What the task requires — Turn the lines of the records into a JSON list of strings, one string per line and no blank lines, beginning with the line containing "scientific name: Talinum aurantiacum" and continuing through the line containing "state / province: Texas".

Data lines —
● ● ● ● ● ● ●
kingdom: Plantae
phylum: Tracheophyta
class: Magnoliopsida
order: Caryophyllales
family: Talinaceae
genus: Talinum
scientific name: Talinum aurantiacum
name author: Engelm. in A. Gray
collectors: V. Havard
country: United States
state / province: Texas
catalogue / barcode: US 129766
● ● ● ● ● ● ●
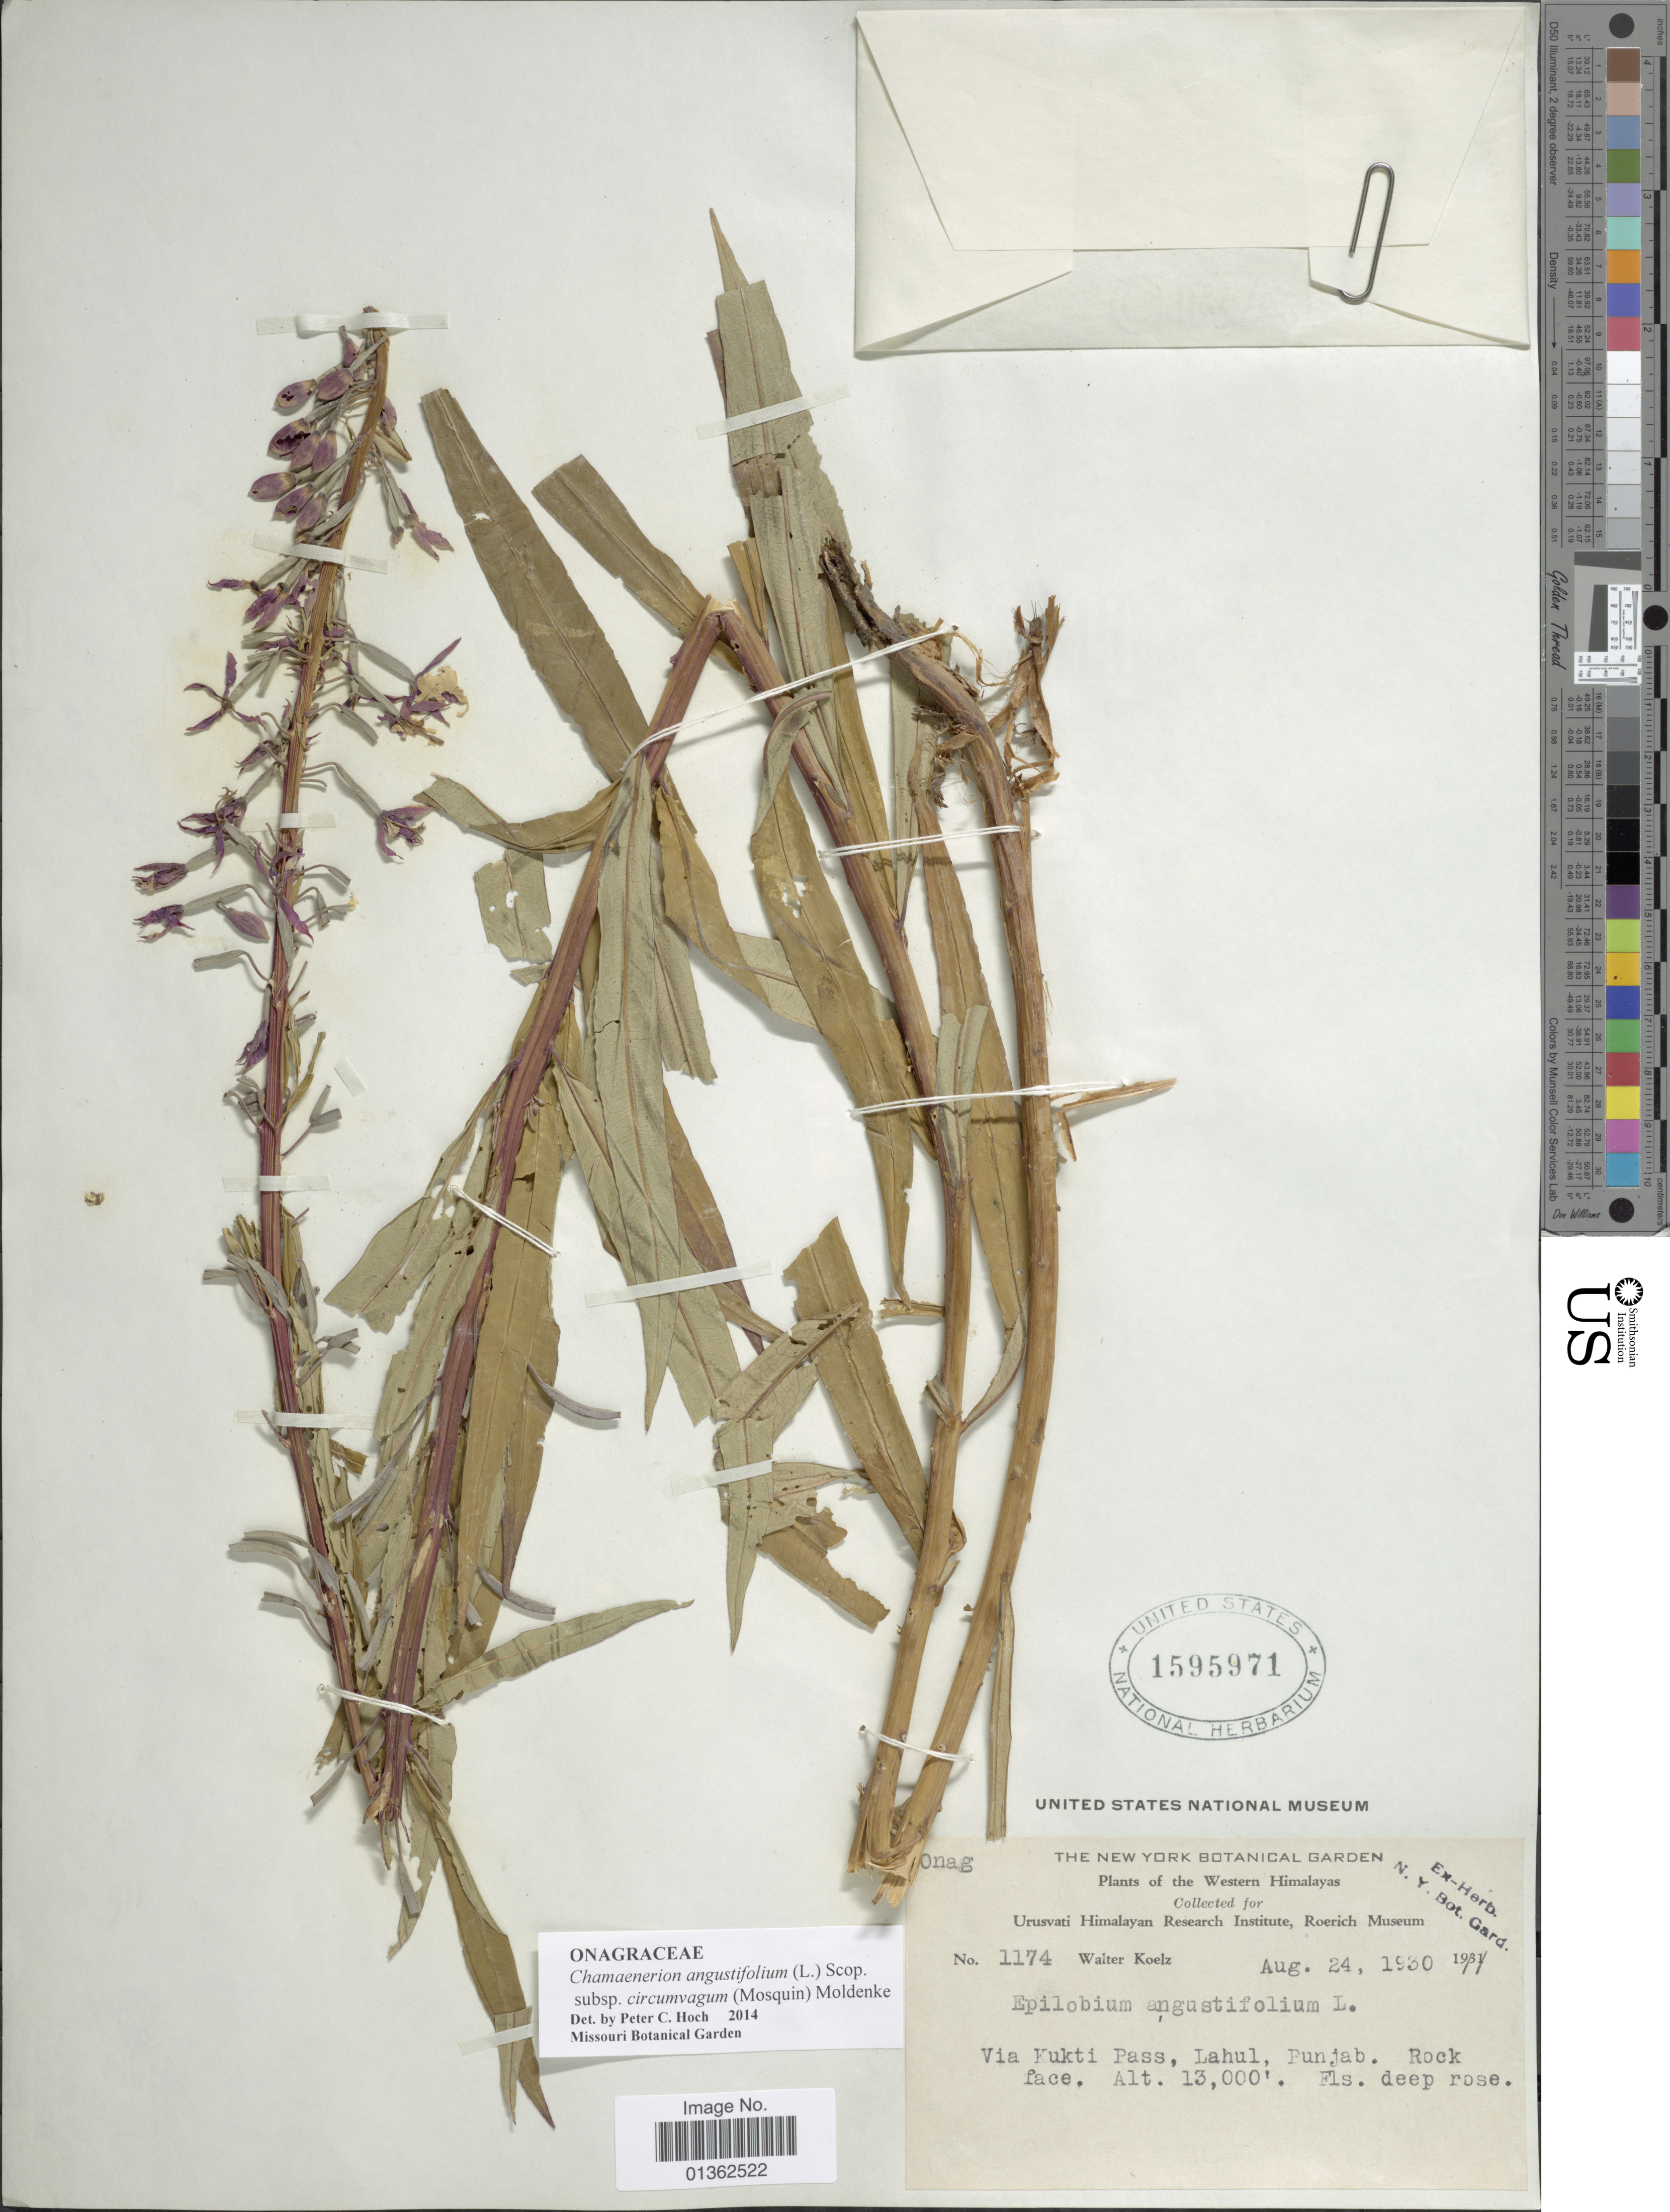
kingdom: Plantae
● ● ● ● ● ● ●
Response below —
[
  "scientific name: Talinum aurantiacum",
  "name author: Engelm. in A. Gray",
  "collectors: V. Havard",
  "country: United States",
  "state / province: Texas"
]